13 comments

[ 3.2 ms ] story [ 42.5 ms ] thread
(comment deleted)
Because of some technical reasons language renames can't be handled by Github at all currently: https://github.com/github/linguist/pull/1936

Edit: The now deleted post was asking about whether Nim code could finally be identified as "Nim" instead of "Nimrod" by Github.

If Nim doesn't change the major safety problems with C, why bother? I'd rather see more kernel development in Rust.
> If Nim doesn't change the major safety problems with C, why bother?

Probably for all the myriad of reasons that don't have to do with safety, and in which Nim is arguably better than Rust, C++, Python, or whatever language is most relevant to compare to.

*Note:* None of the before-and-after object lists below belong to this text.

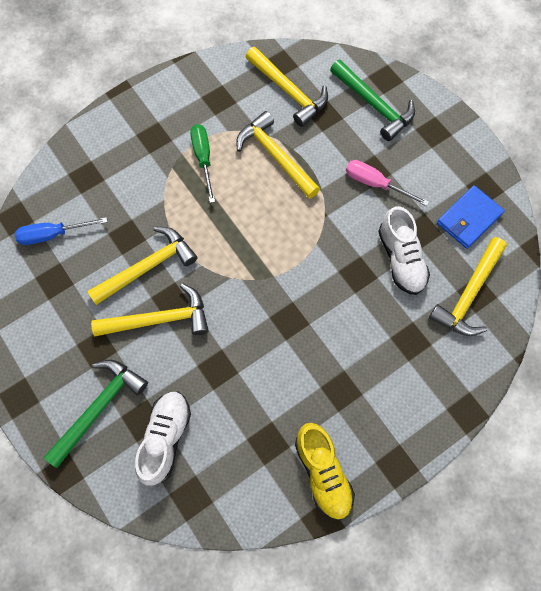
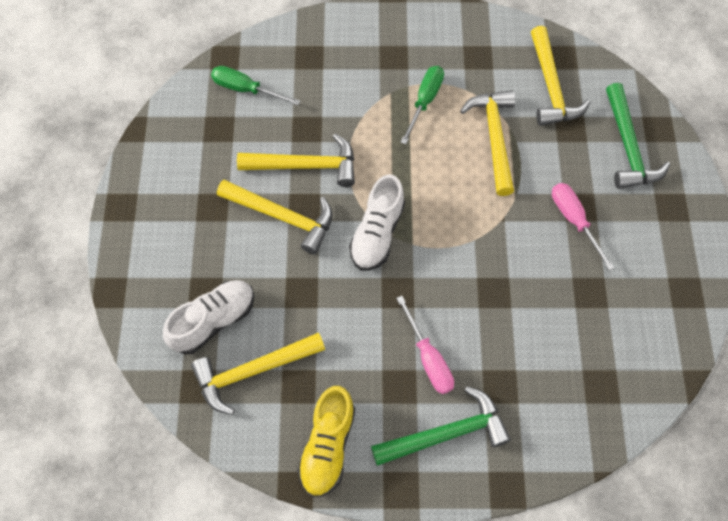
camera: 35 degrees right, 5 degrees down
(53, 234) = (246, 89): blue screwdriver -> green screwdriver
(99, 408) = (177, 258): green hammer -> green hammer (446, 433)
(347, 355) = (428, 358): none -> pink screwdriver
(401, 259) = (547, 305): white shoe -> white shoe (377, 233)
(469, 218) = (647, 310): blue wallet -> none
(469, 294) = (593, 381): yellow hammer -> yellow hammer (253, 371)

I'd actually like to see someone do a Nim vs Rust. We've seen plenty of rust vs go and rust vs c++.
In my opinion Rust and Nim would make a nice team as complementary languages: Use Rust for everything that needs high safety and high performance at the same time, Nim for everything else.

https://andreaferretti.github.io/on-rust-and-nim/

https://arthurtw.github.io/2015/01/12/quick-comparison-nim-v...

> In my opinion Rust and Nim would make a nice team as complementary languages

I don't think so because the syntax is very different. You would have to learn two languages, and if you know Rust and you need it for safety reasons -- then why not code everything in Rust?

Nim is very practical by design. I think some practical additional security features in Nim (pre- and post conditions for instance) make more sense than interaction with Rust or Haskell. Somewhere I read that the Nim developers plan to add pure functions (like Haskell). This would be the first step in that direction.

You can use the noSideEffect pragma for that already.
Actually Nim solves some of the major safety problems with C -- with string garbage collection and array index checks (avoiding buffer overflows) for instance.

And fiddling with pointers which is typical for C is generally a bad programming style (imho).

Nim translates to C, so you get plain C source code without fear of the dangers which can happen by direct coding in C.

I was curious if anybody is trying to merge the ideas of alternative hobbyist kernels in language X or Y (for X or Y enthusiasts, like this nim one) and building a compability layer that allows you to do what I had read, maybe incorrectly, with NetBSD rump kernels: allowing one OS to properly connect into or out of another to use its hardware drivers for example.

I loved the Erlang on Xen concept, by way of example. But could you imagine in the future if you had a full Common Lisp or OCaml or Python or Ruby OS that could leverage a liblinux.so of sorts and control a webcam or wireless card with your language of choice thanks to pluggable OS driver backends? I know this requires work in each language, but it would be crazy if this is the future.

Do the OS as a language VM on Xen packages handle anything more than basic user input and/or network? Are peolpe working on these Xen stuff taking it further like what I want?

Sorry for the questions. It is a lot to ask at once but this idea has been in the back of my head while reading similar HN articles for a few months now.